Town council completes five years of work on Vine Pavilion in Sevenoaks to help preserve the historic and iconic building
THE Vine Pavilion has become one of Sevenoaks’ iconic landmarks. It was built in 1850 for Mary Sackville, who was the daughter of the 3rd Duke of Dorset John Frederick Sackville who lived at Knole. The Duke had previously given the Vine to the town for cricket in 1773.
In those early days the players changed in a ‘cricketing house’ situated in an area roughly where the bandstand is today.
But not long after the pavilion was built for Mary – who was married to William Pitt Amherst, the 1st Earl Amherst from 1839 until he died in 1857 leaving her a widow – she let it to the town cricket club, and they have been there ever since.
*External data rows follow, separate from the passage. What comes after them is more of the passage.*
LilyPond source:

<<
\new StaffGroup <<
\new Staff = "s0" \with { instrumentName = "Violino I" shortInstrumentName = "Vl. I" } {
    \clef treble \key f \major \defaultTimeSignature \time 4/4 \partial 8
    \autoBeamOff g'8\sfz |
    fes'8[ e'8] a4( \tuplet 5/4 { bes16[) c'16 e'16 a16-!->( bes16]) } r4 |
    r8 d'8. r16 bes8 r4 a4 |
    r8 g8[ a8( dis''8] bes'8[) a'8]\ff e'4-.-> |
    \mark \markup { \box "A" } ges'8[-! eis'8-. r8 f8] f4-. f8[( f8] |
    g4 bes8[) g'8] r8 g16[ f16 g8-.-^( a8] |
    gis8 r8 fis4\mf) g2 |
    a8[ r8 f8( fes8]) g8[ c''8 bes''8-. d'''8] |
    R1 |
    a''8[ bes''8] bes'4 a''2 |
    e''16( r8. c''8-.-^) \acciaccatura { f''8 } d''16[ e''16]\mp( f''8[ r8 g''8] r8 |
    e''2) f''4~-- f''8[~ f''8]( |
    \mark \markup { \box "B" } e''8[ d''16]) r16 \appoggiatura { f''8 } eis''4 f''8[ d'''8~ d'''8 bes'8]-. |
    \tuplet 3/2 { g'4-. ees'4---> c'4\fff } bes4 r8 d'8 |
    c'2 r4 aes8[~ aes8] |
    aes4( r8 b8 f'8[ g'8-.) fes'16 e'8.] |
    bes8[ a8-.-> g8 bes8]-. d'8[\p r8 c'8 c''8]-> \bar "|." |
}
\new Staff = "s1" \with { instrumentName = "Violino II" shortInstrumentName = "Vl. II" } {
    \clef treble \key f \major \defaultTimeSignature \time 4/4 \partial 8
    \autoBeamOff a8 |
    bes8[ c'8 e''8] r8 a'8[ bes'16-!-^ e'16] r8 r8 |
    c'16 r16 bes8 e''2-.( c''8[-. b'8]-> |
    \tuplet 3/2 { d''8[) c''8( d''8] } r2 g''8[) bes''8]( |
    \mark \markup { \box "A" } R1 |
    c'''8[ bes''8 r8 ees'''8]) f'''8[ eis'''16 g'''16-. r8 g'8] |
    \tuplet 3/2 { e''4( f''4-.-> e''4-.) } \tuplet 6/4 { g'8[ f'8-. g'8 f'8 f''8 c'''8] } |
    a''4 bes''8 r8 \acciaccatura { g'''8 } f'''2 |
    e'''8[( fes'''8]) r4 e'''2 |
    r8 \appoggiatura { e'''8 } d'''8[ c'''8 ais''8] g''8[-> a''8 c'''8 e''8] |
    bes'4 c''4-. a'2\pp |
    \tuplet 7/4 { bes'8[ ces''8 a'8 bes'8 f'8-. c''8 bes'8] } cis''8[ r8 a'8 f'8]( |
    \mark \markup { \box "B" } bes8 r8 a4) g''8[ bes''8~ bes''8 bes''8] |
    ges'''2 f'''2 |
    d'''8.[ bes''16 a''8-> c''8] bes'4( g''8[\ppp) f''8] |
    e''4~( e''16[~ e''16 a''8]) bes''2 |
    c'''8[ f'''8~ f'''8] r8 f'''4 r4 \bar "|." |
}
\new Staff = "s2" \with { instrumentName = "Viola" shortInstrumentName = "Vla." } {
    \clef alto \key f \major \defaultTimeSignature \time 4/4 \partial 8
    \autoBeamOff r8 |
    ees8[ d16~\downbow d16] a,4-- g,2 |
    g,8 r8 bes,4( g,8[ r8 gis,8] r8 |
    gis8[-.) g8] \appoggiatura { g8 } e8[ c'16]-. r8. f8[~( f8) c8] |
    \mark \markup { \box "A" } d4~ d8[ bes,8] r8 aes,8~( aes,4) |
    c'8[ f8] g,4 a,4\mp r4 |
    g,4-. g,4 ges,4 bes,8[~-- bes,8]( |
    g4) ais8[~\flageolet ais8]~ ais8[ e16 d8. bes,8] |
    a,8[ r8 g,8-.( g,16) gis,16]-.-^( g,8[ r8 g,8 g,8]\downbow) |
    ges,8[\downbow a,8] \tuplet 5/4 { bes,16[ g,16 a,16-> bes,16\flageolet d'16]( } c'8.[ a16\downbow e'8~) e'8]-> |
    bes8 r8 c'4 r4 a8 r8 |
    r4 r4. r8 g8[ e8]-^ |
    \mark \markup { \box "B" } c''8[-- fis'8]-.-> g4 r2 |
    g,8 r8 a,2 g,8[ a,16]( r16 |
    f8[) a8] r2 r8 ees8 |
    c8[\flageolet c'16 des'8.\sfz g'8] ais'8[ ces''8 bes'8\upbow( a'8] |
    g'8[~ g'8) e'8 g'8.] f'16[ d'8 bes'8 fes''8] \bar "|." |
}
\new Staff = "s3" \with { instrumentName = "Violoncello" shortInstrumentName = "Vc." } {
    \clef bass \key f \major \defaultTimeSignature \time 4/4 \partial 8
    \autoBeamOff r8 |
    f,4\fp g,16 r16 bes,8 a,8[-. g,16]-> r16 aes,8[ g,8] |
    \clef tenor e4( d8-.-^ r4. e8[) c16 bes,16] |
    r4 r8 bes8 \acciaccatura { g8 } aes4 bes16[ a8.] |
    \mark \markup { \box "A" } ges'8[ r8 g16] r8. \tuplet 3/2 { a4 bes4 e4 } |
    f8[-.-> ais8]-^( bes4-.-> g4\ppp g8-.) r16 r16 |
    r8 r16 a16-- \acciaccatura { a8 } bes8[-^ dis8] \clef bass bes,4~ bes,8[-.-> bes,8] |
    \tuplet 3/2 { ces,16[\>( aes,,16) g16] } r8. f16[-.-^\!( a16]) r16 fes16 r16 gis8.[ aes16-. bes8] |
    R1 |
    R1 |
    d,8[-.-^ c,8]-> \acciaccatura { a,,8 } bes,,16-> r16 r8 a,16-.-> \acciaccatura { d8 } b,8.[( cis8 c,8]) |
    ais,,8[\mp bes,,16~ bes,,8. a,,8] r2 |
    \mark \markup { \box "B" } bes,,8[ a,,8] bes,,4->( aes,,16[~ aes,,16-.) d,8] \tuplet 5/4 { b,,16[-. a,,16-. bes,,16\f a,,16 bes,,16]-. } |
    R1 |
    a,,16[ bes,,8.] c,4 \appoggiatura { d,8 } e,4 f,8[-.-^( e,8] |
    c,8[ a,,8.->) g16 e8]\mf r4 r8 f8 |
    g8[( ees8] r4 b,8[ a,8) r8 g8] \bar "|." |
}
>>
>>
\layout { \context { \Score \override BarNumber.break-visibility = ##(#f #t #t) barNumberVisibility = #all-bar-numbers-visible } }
No doubt these figures from Sevenoaks’ history would appreciate the efforts Sevenoaks Town Council has been making to restore and preserve the Vine Pavilion during the past five years.
The work has included new roofs, repairs to wooden cladding, and upgrading the exterior toilets which are accessible for all. This restoration was completed recently with the installation of a new access ramp and refurbished sash windows.
The access ramp was made possible thanks to a £25,000 grant from the Tarmac’s Landfill Communities Fund. It was designed by local architect Glenn Ball to meet all conservation requirements. The design has the bonus of providing a handy balustrade which can double up as a viewing area for spectators to enjoy their drinks from the bar while watching the cricket.
The Vine Pavilion was extended in 1975 and has, for a number of years, also been home to Sevenoaks Hockey Club as well the Sevenoaks Vine Cricket Club. Both now have plans now to refurbish the interior.